[AAACE-NLA] FW: Toward Theory-Driven R & D
jons at lacnyc.org
Thu Jun 22 13:18:31 EDT 2006
The quality of intangibles is difficult to define. Like pornography, we
know it when we see it. Can we say that university writing programs have
improved the quality of fiction in this country over the past 50 years?
I suspect most readers of enduring literature would say that the natural
geniuses, most of whom probably don't have MFAs, are producing wonderful
novels and stories that they would have written if none of these
programs had ever existed. But that doesn't mean these programs are
useless. Most of the students who go through them become better writers,
learning in class what they did not know instinctively. In what sense
are they better writers? They have more control over how they express
themselves. When they break rules of syntax and grammar, it is
intentional. When they introduce non sequiturs or fail to develop a
character, it is deliberate. These writers may never produce a
masterpiece, but many of them will become teachers, and their students
will be the beneficiaries of all they have learned.
It would be possible to measure the success of writing programs by
calculating the number of works per graduate accepted by major magazines
and publishing houses. However, a broader, more inclusive definition of
success would be the degree to which a program improves the ability of
all of its students, and their students, to express themselves. We have
a similar choice in judging the value of adult education research and
development, and of adult education classes.
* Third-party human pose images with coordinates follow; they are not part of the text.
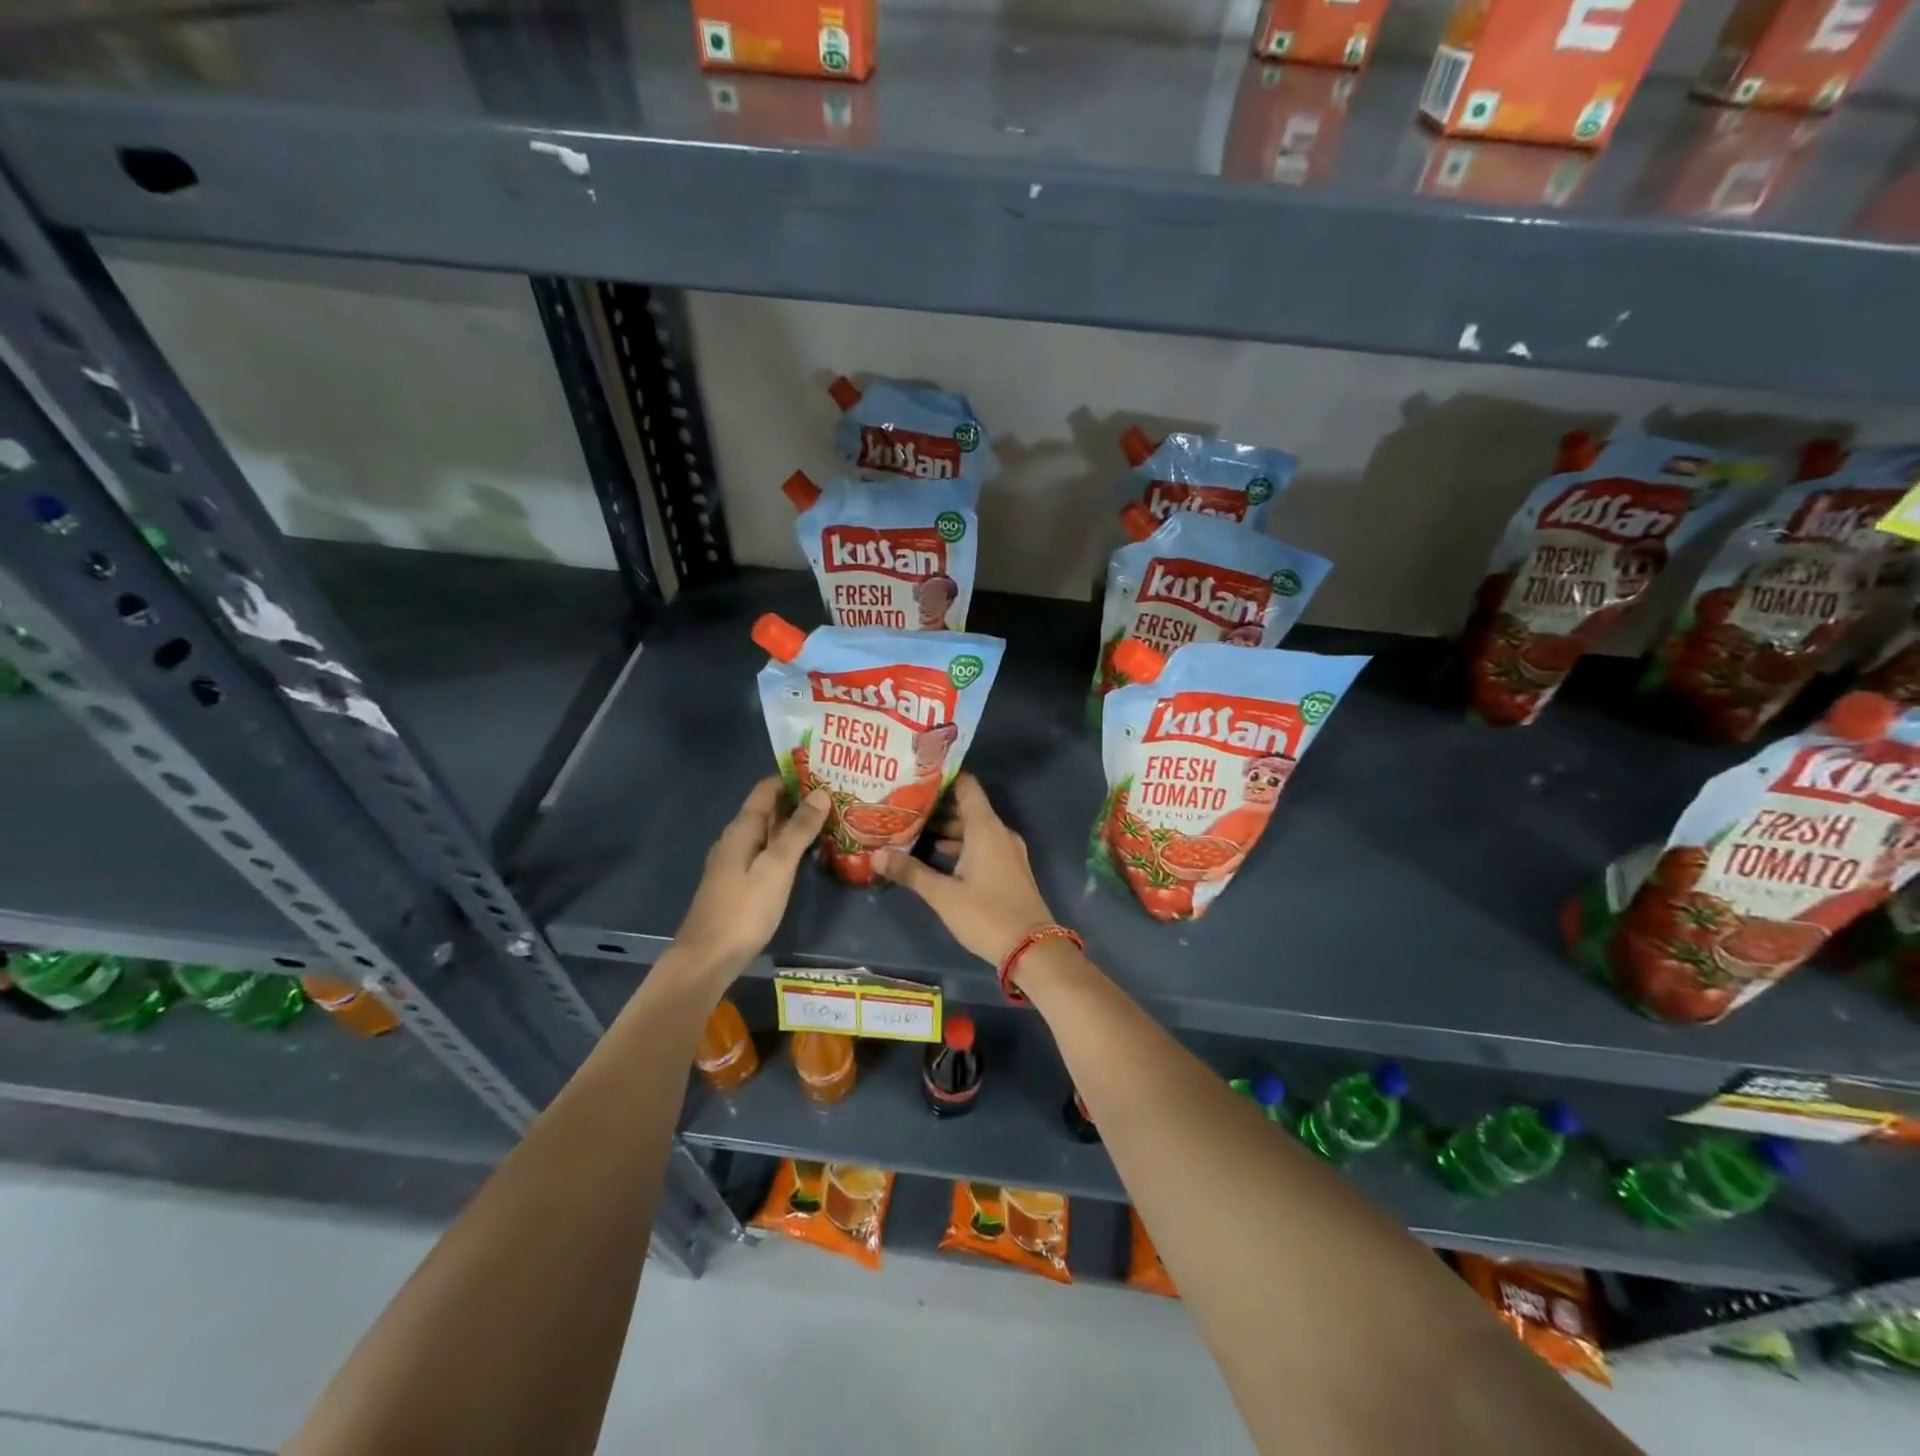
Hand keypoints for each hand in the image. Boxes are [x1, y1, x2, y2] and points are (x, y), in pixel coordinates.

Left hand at [673, 778, 829, 977]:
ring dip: (795, 824)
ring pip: (769, 832)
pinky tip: (808, 853)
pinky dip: (788, 846)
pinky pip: (768, 852)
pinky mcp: (741, 884)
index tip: (825, 771)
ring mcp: (736, 863)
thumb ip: (798, 830)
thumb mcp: (777, 867)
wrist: (707, 959)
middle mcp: (736, 839)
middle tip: (836, 794)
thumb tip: (821, 793)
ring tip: (831, 819)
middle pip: (768, 809)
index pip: (766, 789)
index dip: (793, 777)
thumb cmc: (743, 909)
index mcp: (742, 829)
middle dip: (799, 799)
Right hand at [877, 774, 1056, 964]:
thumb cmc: (986, 914)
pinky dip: (959, 846)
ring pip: (972, 829)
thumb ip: (910, 872)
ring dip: (946, 829)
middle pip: (966, 808)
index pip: (965, 786)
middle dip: (936, 807)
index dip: (942, 777)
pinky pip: (981, 845)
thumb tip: (876, 855)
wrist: (1032, 949)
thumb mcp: (943, 894)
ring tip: (911, 830)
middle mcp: (998, 832)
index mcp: (985, 828)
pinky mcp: (1008, 868)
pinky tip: (934, 855)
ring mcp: (1006, 851)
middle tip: (902, 805)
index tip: (915, 775)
How we make that choice
could determine whether on our deathbed we proudly say "80 percent of my
students improved their performance on the TABE test," or "I helped my
students gain more control over both how they express themselves and the
roles they play in society."
Limiting our understanding of success to what is quantifiable would
tragically diminish both our current work and our vision of what adult
education could achieve in the future.